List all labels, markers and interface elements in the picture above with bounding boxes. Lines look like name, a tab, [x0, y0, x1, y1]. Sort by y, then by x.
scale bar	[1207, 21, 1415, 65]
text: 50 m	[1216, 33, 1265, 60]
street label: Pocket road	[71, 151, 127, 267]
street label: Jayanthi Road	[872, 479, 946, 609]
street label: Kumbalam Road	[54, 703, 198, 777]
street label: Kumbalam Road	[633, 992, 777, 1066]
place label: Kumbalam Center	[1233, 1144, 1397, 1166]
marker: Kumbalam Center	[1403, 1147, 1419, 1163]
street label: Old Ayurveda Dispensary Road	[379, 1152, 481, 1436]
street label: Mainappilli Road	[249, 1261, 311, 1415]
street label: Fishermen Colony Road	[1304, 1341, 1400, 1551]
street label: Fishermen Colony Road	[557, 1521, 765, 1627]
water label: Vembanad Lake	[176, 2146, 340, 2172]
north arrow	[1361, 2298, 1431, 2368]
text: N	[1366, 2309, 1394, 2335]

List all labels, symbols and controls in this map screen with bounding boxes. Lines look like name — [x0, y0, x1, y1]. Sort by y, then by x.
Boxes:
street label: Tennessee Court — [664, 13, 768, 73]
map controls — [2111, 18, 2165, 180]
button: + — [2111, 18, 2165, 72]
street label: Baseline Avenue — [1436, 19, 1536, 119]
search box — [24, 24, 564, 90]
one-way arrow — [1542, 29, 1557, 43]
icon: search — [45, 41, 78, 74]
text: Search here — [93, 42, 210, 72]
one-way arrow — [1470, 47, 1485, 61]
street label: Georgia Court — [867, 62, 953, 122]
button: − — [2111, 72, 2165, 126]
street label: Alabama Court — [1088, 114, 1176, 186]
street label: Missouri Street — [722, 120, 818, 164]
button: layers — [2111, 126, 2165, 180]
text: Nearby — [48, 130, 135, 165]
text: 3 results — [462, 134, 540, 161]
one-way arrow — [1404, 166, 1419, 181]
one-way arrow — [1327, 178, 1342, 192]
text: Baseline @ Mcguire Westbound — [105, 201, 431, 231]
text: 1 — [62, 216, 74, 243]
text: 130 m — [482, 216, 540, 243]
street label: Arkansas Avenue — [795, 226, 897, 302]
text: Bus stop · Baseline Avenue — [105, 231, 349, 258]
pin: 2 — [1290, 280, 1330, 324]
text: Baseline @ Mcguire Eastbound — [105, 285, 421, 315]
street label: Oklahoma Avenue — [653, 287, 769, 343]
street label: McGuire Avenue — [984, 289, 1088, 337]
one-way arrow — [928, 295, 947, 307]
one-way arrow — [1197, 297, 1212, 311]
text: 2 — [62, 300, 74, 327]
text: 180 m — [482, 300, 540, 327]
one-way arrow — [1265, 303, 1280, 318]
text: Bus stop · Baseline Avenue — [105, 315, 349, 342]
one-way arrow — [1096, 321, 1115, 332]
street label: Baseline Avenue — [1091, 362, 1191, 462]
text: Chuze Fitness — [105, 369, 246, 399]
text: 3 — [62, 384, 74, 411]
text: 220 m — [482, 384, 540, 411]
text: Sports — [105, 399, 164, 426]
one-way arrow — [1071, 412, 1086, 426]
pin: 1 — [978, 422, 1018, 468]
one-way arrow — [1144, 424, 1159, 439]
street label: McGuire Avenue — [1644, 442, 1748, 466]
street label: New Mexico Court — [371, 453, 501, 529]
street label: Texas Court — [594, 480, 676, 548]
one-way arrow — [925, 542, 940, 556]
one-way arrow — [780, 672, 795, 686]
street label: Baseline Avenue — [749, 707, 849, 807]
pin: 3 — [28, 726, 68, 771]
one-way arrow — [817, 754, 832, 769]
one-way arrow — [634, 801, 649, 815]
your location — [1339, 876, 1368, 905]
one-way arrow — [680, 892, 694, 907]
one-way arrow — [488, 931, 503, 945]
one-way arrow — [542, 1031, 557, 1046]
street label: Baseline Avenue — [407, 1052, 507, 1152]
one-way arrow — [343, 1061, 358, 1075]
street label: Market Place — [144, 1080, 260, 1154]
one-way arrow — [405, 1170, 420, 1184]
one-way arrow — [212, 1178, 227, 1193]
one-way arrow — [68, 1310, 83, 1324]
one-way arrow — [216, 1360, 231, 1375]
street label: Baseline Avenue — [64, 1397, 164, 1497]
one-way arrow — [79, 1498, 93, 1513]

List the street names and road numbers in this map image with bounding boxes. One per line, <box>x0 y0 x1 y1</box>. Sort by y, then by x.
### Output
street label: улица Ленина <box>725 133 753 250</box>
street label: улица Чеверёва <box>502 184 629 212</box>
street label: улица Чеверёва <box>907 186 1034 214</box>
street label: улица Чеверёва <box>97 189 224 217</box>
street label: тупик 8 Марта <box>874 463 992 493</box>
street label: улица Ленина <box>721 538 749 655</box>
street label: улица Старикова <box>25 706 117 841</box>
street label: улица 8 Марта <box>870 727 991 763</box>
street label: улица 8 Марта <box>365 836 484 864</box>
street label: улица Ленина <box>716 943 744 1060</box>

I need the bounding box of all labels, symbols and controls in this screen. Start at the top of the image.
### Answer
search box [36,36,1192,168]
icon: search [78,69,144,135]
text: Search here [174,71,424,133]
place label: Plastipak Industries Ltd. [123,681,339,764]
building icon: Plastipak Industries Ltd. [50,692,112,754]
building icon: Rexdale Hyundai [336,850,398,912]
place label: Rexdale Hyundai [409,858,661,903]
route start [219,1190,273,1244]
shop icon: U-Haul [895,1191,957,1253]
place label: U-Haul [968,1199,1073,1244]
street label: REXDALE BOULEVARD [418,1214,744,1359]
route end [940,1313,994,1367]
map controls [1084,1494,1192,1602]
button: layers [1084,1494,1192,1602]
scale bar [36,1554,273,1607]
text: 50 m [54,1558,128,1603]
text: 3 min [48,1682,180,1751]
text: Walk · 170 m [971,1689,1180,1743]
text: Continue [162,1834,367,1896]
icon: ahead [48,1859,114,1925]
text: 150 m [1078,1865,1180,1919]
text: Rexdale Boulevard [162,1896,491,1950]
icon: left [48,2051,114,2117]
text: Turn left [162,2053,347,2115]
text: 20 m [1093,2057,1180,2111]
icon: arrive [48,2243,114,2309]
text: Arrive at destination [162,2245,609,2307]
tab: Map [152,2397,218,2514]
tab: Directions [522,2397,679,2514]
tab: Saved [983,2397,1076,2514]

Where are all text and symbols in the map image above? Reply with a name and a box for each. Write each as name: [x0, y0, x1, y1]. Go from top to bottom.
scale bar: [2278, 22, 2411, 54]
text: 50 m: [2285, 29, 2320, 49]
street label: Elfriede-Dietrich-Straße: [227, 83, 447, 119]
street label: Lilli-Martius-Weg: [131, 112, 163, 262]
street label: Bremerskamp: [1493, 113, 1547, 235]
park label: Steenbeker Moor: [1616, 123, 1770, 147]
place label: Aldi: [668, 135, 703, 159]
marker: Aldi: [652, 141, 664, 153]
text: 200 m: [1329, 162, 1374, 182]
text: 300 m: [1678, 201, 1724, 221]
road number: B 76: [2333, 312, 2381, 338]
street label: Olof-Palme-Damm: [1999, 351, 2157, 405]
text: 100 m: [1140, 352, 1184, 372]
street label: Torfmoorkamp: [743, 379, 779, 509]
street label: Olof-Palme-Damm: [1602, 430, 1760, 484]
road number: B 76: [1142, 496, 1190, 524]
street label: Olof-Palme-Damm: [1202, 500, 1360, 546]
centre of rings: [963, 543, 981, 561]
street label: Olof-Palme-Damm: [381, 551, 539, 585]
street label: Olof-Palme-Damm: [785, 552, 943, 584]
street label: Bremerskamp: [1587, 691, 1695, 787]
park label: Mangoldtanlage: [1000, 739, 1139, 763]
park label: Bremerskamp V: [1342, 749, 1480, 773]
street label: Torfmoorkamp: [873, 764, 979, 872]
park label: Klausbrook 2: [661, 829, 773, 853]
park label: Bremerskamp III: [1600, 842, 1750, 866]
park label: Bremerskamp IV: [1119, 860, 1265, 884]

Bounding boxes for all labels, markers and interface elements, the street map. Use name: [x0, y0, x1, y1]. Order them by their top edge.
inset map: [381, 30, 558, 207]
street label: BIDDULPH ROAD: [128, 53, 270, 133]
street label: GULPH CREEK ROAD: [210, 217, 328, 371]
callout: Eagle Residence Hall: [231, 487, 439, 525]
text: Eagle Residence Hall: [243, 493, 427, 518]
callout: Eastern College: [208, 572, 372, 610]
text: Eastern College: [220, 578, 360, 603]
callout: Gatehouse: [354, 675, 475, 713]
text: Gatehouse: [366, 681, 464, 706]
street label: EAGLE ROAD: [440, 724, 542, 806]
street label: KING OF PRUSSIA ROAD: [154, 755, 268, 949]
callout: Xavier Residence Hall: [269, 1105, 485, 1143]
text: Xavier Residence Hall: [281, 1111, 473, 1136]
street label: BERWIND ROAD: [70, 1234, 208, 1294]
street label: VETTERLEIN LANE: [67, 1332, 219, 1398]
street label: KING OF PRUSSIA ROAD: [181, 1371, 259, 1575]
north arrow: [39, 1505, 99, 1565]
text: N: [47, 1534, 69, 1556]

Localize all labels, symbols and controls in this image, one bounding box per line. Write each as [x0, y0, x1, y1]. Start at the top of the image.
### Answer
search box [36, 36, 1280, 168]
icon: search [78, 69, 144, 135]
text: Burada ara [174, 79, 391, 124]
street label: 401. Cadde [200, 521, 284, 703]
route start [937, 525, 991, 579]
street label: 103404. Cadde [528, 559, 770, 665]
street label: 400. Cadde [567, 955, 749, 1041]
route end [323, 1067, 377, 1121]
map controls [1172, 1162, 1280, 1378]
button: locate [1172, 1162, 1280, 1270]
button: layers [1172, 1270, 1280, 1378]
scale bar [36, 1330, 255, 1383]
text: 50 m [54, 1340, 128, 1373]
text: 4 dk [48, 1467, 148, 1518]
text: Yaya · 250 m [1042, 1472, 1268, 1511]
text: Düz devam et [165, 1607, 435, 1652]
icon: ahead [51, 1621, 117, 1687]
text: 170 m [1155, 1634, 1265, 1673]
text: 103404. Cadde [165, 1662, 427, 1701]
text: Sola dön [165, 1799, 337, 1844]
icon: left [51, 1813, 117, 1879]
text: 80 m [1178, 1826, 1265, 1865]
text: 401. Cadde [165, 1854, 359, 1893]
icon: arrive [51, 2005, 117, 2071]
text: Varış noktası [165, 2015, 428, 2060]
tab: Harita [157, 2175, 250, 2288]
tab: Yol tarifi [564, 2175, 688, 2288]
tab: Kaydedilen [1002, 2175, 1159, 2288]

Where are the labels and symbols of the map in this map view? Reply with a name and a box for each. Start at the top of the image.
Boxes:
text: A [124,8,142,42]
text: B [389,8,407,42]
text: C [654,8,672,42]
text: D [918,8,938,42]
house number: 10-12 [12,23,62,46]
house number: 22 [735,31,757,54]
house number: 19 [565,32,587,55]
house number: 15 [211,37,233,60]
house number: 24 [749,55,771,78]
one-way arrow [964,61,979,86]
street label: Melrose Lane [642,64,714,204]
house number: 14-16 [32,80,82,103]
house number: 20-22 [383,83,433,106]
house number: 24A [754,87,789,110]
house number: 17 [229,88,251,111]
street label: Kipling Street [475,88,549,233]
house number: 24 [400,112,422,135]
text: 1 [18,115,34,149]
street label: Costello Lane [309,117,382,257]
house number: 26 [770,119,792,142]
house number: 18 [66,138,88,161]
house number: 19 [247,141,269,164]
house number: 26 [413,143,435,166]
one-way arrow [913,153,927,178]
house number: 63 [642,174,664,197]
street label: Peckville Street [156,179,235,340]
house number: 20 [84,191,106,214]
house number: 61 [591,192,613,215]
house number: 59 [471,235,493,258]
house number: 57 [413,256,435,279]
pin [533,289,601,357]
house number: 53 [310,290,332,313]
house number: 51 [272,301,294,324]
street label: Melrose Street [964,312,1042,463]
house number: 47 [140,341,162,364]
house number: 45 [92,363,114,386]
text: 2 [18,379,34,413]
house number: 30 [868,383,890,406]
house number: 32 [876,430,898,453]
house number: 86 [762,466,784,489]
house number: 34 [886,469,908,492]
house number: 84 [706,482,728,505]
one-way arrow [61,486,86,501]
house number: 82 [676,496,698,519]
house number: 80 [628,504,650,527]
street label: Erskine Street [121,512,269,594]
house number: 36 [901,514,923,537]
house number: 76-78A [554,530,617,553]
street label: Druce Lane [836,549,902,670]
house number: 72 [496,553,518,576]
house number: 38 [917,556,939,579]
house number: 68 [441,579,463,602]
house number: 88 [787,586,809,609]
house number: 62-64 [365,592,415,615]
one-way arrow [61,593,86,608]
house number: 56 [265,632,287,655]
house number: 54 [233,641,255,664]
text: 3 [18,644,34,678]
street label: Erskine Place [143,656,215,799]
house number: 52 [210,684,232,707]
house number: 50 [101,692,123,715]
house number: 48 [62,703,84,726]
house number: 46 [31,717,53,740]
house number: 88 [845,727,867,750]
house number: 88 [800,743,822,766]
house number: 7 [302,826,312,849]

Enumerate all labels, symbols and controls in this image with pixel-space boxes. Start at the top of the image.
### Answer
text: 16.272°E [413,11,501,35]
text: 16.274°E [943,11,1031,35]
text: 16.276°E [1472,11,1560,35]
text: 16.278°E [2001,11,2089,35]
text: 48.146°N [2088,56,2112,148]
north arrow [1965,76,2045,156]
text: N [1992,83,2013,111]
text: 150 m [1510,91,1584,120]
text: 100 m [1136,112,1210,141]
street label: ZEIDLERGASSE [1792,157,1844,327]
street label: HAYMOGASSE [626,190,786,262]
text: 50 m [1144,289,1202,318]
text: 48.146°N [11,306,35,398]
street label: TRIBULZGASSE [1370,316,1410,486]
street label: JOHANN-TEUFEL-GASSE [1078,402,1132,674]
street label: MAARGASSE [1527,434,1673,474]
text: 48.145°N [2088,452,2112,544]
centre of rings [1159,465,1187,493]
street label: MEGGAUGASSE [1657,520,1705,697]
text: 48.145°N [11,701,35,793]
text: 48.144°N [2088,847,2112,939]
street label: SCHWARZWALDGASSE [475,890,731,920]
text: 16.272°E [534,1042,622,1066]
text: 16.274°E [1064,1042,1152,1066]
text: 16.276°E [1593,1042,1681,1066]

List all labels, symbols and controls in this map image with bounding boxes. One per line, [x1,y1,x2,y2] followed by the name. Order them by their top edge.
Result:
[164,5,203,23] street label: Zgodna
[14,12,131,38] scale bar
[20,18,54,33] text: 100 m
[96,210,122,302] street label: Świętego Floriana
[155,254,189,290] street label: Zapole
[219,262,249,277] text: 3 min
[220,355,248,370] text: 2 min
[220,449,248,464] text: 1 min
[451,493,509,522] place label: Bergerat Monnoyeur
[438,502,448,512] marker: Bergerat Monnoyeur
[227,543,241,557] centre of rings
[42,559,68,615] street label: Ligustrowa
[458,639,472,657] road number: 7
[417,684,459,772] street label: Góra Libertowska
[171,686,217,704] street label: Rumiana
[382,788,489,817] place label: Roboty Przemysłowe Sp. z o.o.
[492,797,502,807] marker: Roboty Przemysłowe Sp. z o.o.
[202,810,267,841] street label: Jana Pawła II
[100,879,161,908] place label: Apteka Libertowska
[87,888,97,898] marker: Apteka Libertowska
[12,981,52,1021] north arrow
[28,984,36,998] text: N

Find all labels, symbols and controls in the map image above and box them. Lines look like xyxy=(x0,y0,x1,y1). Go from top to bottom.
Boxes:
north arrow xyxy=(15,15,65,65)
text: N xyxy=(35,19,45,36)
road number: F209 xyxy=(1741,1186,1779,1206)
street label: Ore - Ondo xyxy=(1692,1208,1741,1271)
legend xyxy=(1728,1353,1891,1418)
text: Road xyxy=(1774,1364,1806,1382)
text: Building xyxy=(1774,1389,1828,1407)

§ EXERCISE BRIEF:
Given the word "Cadde", show every line of the records that contains it.

§ SOLUTION FOR THIS PROBLEM:
street label: 401. Cadde [200, 521, 284, 703]
street label: 103404. Cadde [528, 559, 770, 665]
street label: 400. Cadde [567, 955, 749, 1041]
text: 103404. Cadde [165, 1662, 427, 1701]
text: 401. Cadde [165, 1854, 359, 1893]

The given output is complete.